Yong Loo Lin School of Medicine
Overview
The NUS Yong Loo Lin School of Medicine is Singapore’s first and largest medical school. Its enduring mission centres on nurturing highly competent, values-driven, and inspired healthcare professionals to transform the practice of medicine and improve health around the world.
The School admits 280 to 300 students every year into its undergraduate degree programme and produces the majority of doctors for Singapore. Through a dynamic and future-oriented five-year curriculum that is inter-disciplinary and inter-professional in nature, its students undergo a holistic learning experience that exposes them to multiple facets of healthcare and prepares them to become visionary leaders and compassionate doctors and nurses of tomorrow.

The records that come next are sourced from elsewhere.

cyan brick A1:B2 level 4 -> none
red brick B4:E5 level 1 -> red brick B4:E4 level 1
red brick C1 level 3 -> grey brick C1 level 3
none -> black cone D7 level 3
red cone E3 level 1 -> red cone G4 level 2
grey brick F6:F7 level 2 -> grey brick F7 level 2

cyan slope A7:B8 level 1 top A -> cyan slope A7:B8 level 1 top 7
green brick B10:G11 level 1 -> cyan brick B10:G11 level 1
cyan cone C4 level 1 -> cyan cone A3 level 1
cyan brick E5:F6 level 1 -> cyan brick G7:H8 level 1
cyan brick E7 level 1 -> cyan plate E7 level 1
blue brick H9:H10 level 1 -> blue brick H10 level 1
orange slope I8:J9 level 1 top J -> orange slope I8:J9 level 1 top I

Along the way, the School has burnished its reputation as a crucible of significant research spanning the basic as well as clinical sciences. Its faculty comprises academic clinicians and scientists who have been awarded their credentials locally and internationally. The School’s strategic research programmes focus on innovative, cutting-edge biomedical research with collaborators around the world to deliver high impact solutions to benefit human lives.

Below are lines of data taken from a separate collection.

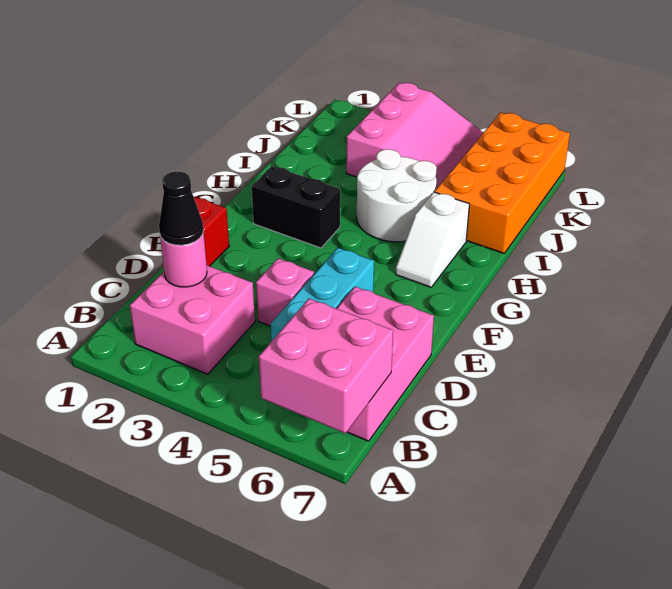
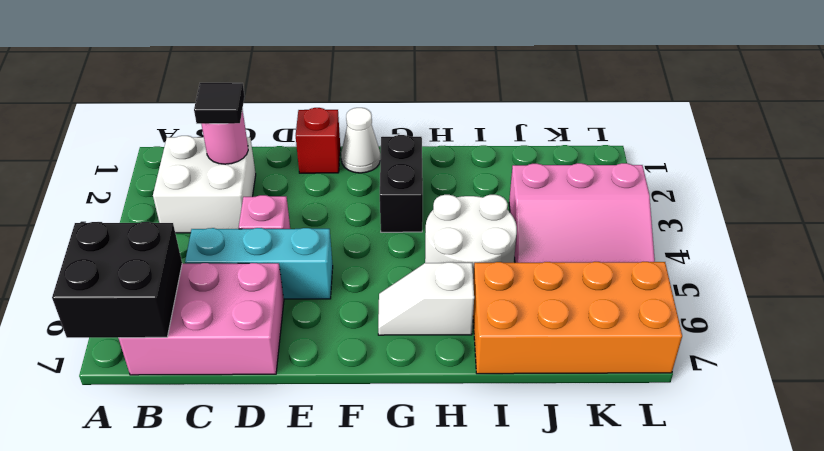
pink brick A6:B7 level 2 -> black brick A6:B7 level 2
pink brick B2:C3 level 1 -> white brick B2:C3 level 1
black cone C2 level 3 -> black tile C2 level 3
none -> white cone F1 level 1

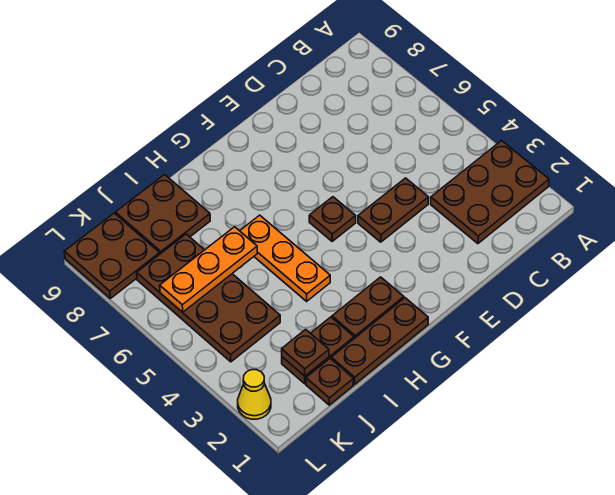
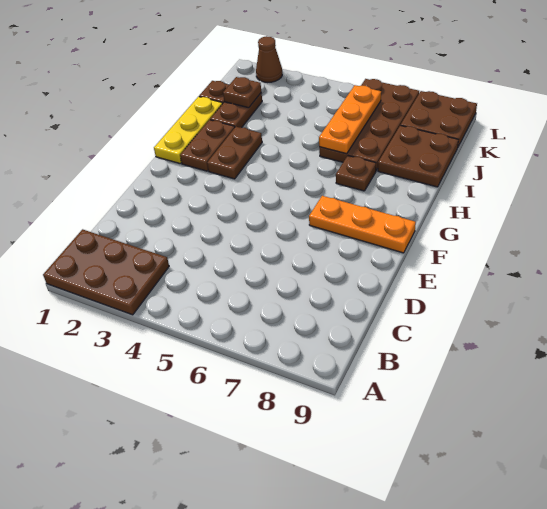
brown plate A2:C3 level 1 -> brown plate A1:B3 level 1
brown plate D4:E4 level 1 -> brown plate G3:H3 level 1
brown plate F5 level 1 -> brown plate H7 level 1
brown plate G1:I1 level 1 -> yellow plate G1:I1 level 1
orange plate H4:H6 level 1 -> orange plate F7:F9 level 1
brown plate J4:K7 level 1 -> brown plate I6:L7 level 1
yellow cone L2 level 1 -> brown cone L2 level 1

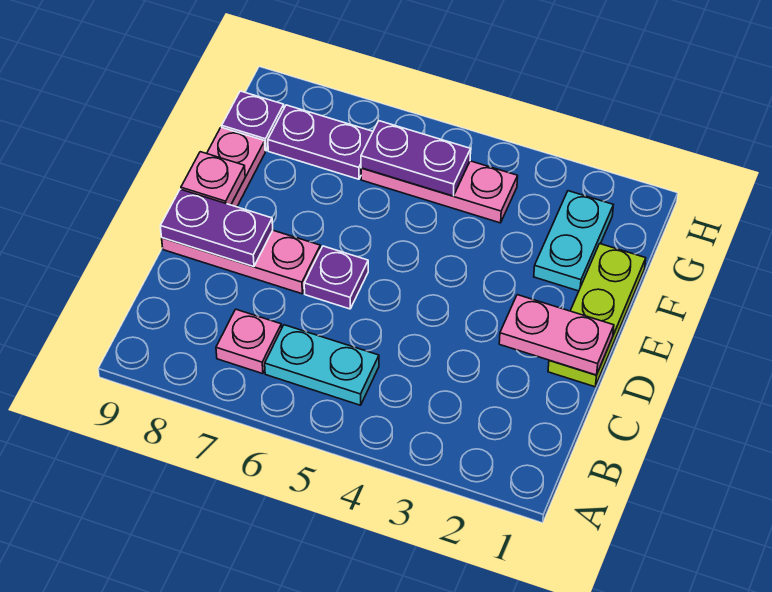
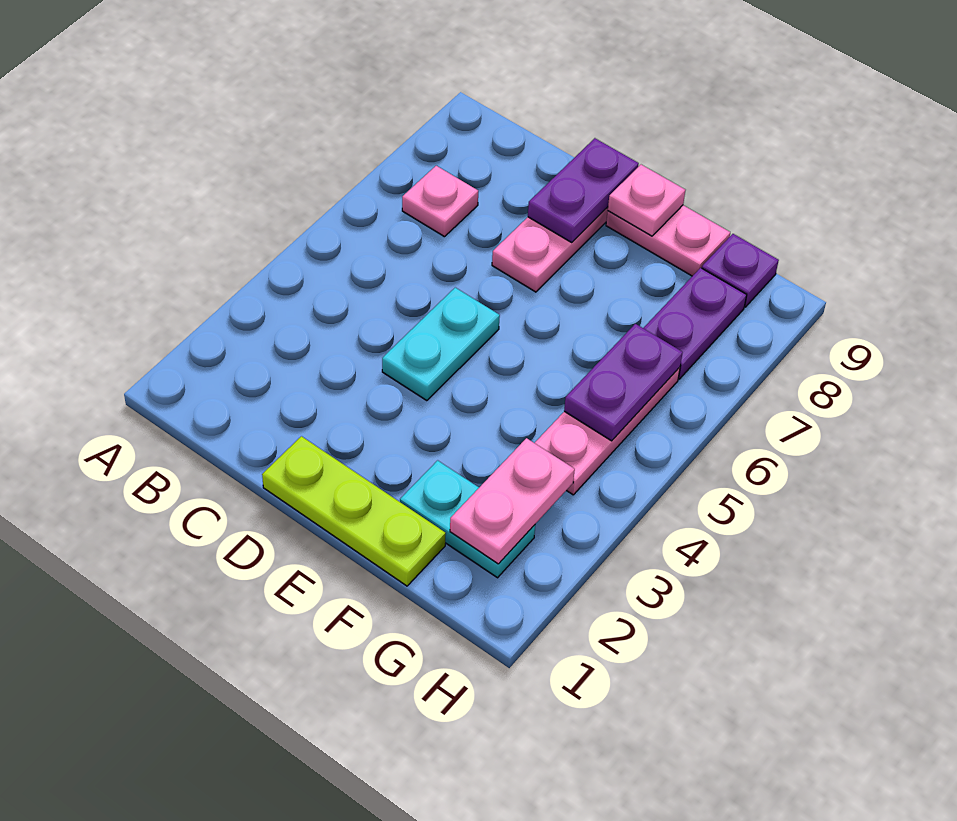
cyan plate B5:B6 level 1 -> cyan plate D4:D5 level 1
pink plate D1:D2 level 2 -> pink plate G2:G3 level 2
purple plate D6 level 1 -> none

A transformational gift in 2005 from the Yong Loo Lin Trust further enabled the School to map new pathways of scientific enquiry into various causes and origins of key illnesses like cancer, cardiovascular disease, obesity, epigenetics and neurocognition. The gift also enabled a far-reaching revamp of the undergraduate education curriculum. This places the patient squarely in the centre of focus of everything that is now taught and done at the School, which was renamed in honour of its far-sighted benefactor.
NUS Medicine strives to fulfil its mission of contributing to excellent clinical care, training the next generation of healthcare professionals, and fostering research that will help transform the practice of medicine. Its departments in the basic sciences and clinical specialties work closely with the Translational Research Programmes, as well as the Centre for Medical Education and the Centre for Biomedical Ethics to ensure that teaching and research are aligned and relevant to Singapore’s healthcare needs. In 2008, the School became an integral part of the National University Health System (NUHS), which also groups the National University Hospital, the NUS Faculty of Dentistry and the NUS Saw Swee Hock School of Public Health. NUHS aims to develop and provide innovative, sustainable, and value-driven healthcare for Singaporeans.
The School is the oldest institution of higher learning in the National University of Singapore. It is one of the leading medical schools in Asia and ranks among the best in the world (Times Higher Education World University Rankings 2024 by subject and the Quacquarelli Symonds (QS) World University Rankings by subject 2024).